My uncle and my father were type II diabetics, and both were on hemodialysis for 4 years until they each threw a clot and died--ages 78 and 86.
My uncles daughter was an undiagnosed diabetic (and a health food nut), and she is on dialysis at age 60. She can barely walk even.
I am a stable type II diabetic on an insulin pump. I quit drinking and lead a pretty healthful life. And at age 68, I am about to go into a defensive mode to healthcare--not taking on any more heavy building projects other than cutting grass.
My wife has spinal stenosis, terrible arthritis and just had a knee replacement. She is a pain management patient that has gotten off 1/3 of her pain meds and Klonipan by taking CBD oil. She also had a very aggressive form of uterine cancer that was found on a routine yearly physical.

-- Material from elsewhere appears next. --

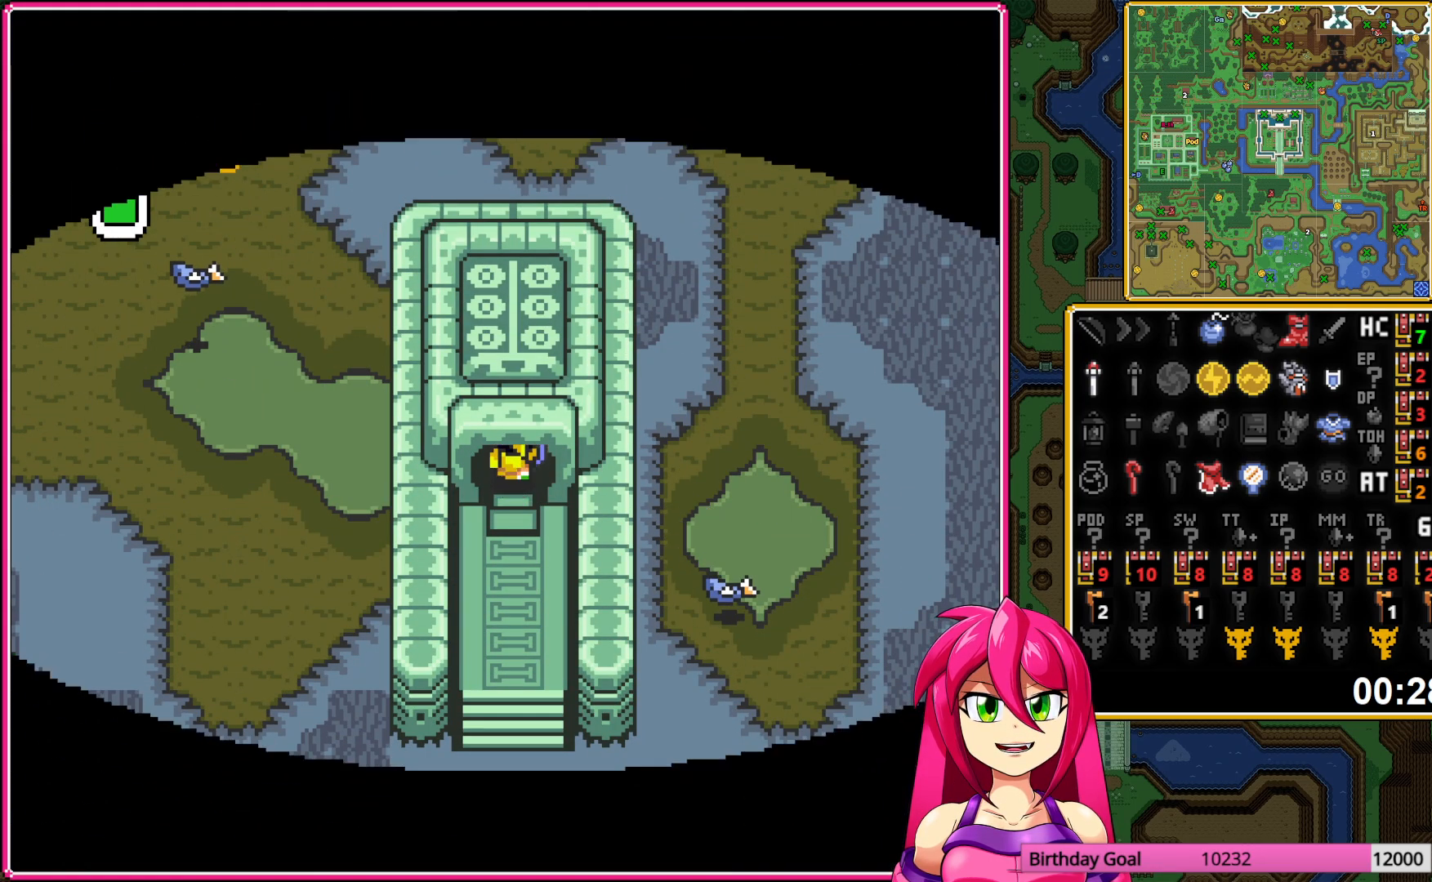
{"buttons": ["DPAD_UP"], "events": []}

My son in law felt bad and never went to the doctor. He self medicated on illegal drugs spending $200K to $300K before finding he had multiple mylenoma. He died at 45.
Our 23 year old granddaughter (daughter of above) had Stage IV bone cancer, and she hadn't been going to the doctor. She only had 6 months to live when a meth dealer shot her dead.
My stepdaughter (wife of above SIL) had an Afib problem and didn't take her meds properly. She died at age 50--leaving behind a 3 year old granddaughter. She too hadn't been seeing the doctors through her adult life.
Our favorite niece lived in London, England, and she hadn't been getting regular physicals. She was discovered to have uterine cancer and the U.K. National Healthcare system didn't treat her aggressively enough. She died a year later.

There are so many examples of family members and friends that failed to get good yearly checkups including chest x-rays. Proactive health screenings are mandatory at every age, but especially approaching retirement age. My family this year has recently had 7 close friends that have died--some of which could have possibly been prevented.